:: Document segment ::
════════════════

Given an array of meeting time intervals consisting of start and end times[[s1,e1],[s2,e2],...](si< ei), find the minimum number of conference rooms required.

Example 1:

Input:
[[0, 30],[5, 10],[15, 20]]
Output:
 2

Example 2:

Input:
 [[7,10],[2,4]]

Output:
 1

Hint 1

Think about how we would approach this problem in a very simplistic way. We will allocate rooms to meetings that occur earlier in the day v/s the ones that occur later on, right?

Hint 2

If you've figured out that we have to sort the meetings by their start time, the next thing to think about is how do we do the allocation?

There are two scenarios possible here for any meeting. Either there is no meeting room available and a new one has to be allocated, or a meeting room has freed up and this meeting can take place there.

Hint 3

An important thing to note is that we don't really care which room gets freed up while allocating a room for the current meeting. As long as a room is free, our job is done.

════════════════

:: Extracted records ::
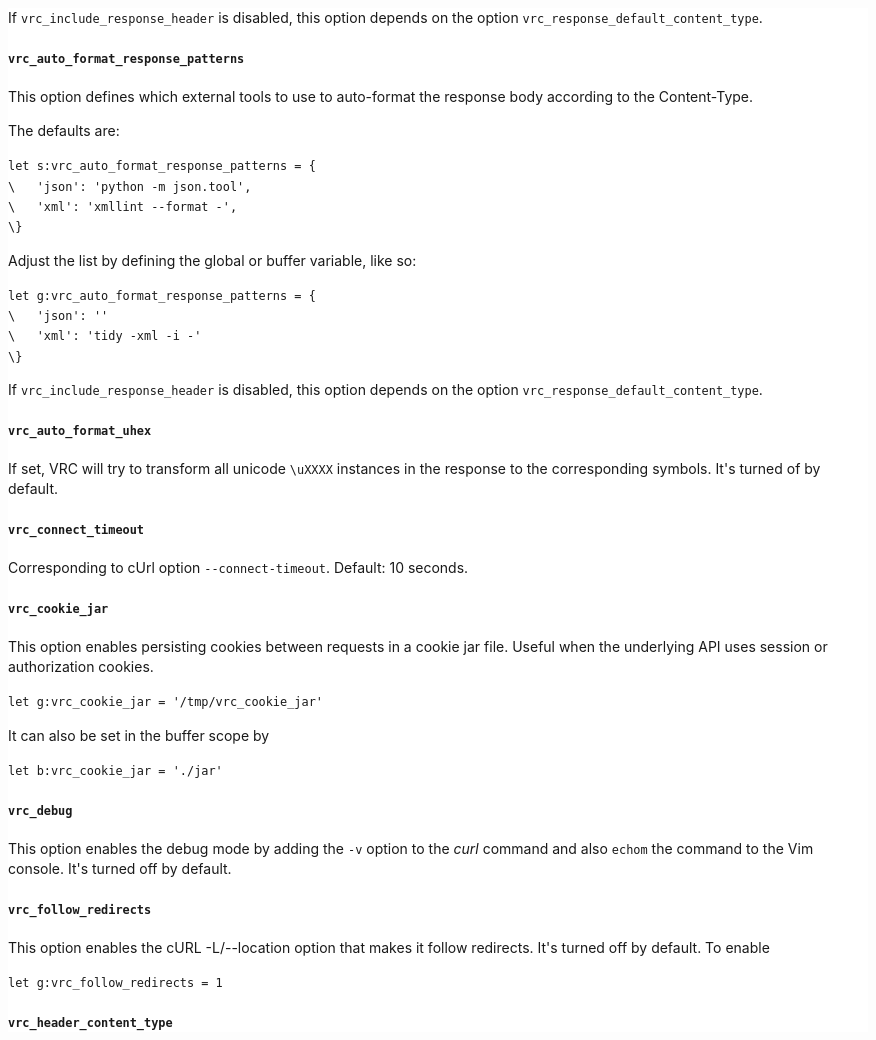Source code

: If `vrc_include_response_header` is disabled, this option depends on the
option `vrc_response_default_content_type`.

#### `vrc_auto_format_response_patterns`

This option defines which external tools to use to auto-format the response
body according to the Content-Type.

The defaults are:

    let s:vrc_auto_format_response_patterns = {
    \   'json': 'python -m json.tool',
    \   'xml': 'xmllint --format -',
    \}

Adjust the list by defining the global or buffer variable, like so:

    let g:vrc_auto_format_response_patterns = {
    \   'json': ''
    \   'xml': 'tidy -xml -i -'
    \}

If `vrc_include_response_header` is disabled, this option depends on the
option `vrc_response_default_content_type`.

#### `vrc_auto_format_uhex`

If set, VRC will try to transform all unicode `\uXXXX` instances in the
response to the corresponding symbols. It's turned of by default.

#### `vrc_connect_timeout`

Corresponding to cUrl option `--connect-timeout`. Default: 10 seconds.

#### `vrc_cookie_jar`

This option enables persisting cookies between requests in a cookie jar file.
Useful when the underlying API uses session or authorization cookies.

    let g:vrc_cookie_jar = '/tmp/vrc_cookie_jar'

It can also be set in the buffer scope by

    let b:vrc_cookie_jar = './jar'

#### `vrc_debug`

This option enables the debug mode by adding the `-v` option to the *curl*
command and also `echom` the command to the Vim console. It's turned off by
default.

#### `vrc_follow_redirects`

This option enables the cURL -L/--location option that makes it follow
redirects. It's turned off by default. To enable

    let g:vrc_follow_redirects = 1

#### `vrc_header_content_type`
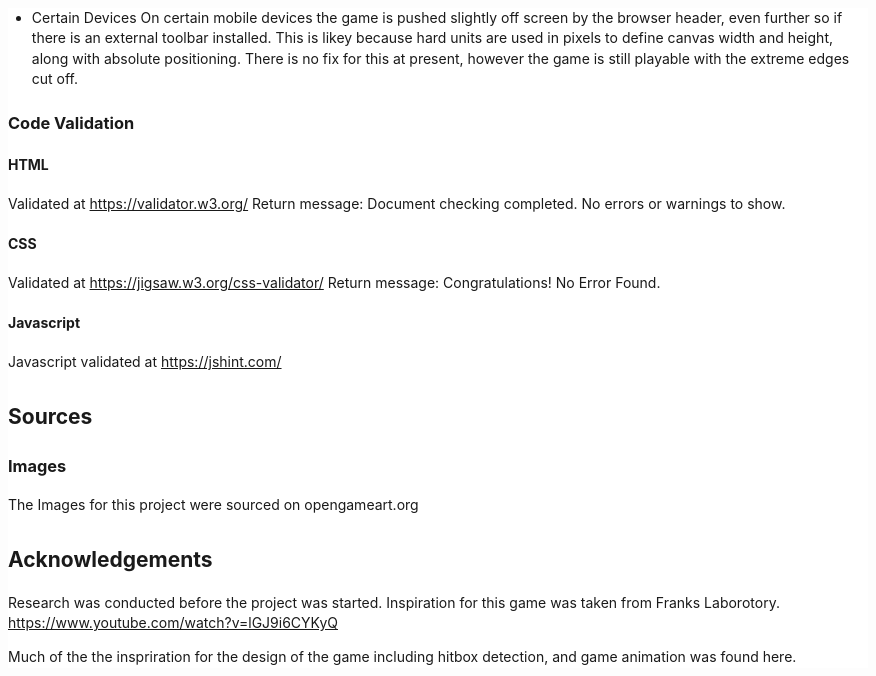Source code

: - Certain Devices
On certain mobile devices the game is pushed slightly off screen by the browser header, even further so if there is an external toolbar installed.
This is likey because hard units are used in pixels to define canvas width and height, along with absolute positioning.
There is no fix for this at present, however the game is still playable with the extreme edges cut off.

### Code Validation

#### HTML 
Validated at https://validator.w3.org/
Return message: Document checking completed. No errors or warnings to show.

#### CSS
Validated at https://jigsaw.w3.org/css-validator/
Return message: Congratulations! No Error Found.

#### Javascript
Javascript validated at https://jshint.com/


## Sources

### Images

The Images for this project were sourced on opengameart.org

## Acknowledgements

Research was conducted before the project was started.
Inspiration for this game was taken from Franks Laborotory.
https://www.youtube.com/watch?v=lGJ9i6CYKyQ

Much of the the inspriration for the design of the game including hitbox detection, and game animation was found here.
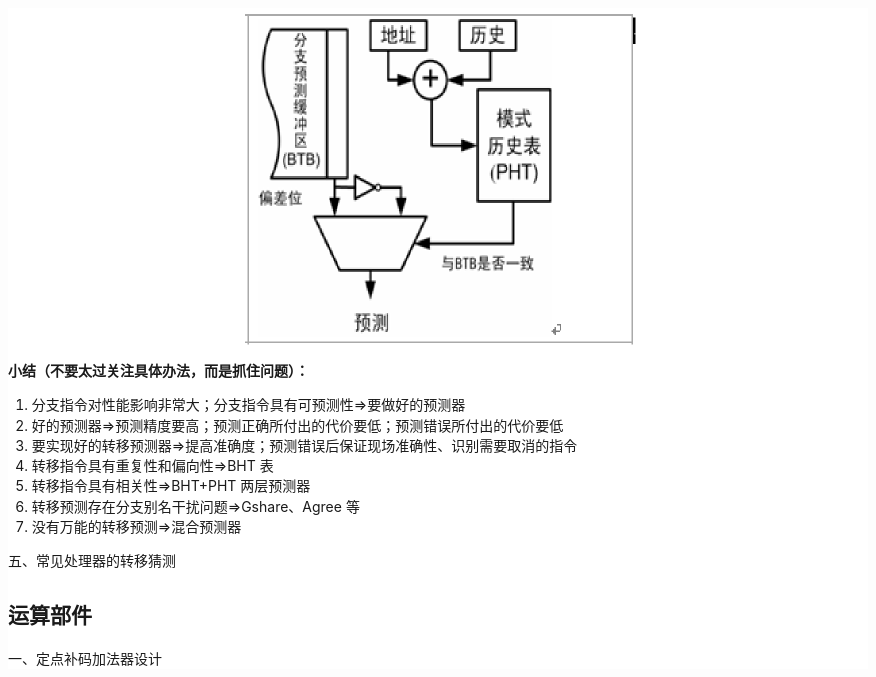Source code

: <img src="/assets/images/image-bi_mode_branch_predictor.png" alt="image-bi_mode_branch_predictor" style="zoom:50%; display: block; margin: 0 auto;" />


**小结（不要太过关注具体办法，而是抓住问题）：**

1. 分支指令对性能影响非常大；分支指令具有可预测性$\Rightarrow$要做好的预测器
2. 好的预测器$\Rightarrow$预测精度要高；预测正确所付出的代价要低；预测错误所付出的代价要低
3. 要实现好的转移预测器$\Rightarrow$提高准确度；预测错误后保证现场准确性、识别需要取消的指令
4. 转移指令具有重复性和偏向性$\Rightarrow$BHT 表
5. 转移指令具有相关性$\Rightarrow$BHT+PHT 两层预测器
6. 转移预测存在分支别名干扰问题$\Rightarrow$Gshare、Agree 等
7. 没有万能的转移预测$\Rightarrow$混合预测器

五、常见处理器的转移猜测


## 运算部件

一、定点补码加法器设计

════════════════

:: Tasks to complete ::
• A. Reproduce the passage of the meeting rooms problem from "If you've figured" up to and including "job is done.".
• B. In the entries, rewrite the lines from the line with "Corresponding to cUrl" up to and including the line with "let g:vrc_cookie_jar = '/tmp/vrc_cookie_jar'" as a JSON list of strings, one string per line and no strings for blank lines.

:: Answers by task ::
• A.
If you've figured out that we have to sort the meetings by their start time, the next thing to think about is how do we do the allocation?

There are two scenarios possible here for any meeting. Either there is no meeting room available and a new one has to be allocated, or a meeting room has freed up and this meeting can take place there.

Hint 3

An important thing to note is that we don't really care which room gets freed up while allocating a room for the current meeting. As long as a room is free, our job is done.

• B.
[
  "Corresponding to cUrl option `--connect-timeout`. Default: 10 seconds.",
  "#### `vrc_cookie_jar`",
  "This option enables persisting cookies between requests in a cookie jar file.",
  "Useful when the underlying API uses session or authorization cookies.",
  "    let g:vrc_cookie_jar = '/tmp/vrc_cookie_jar'"
]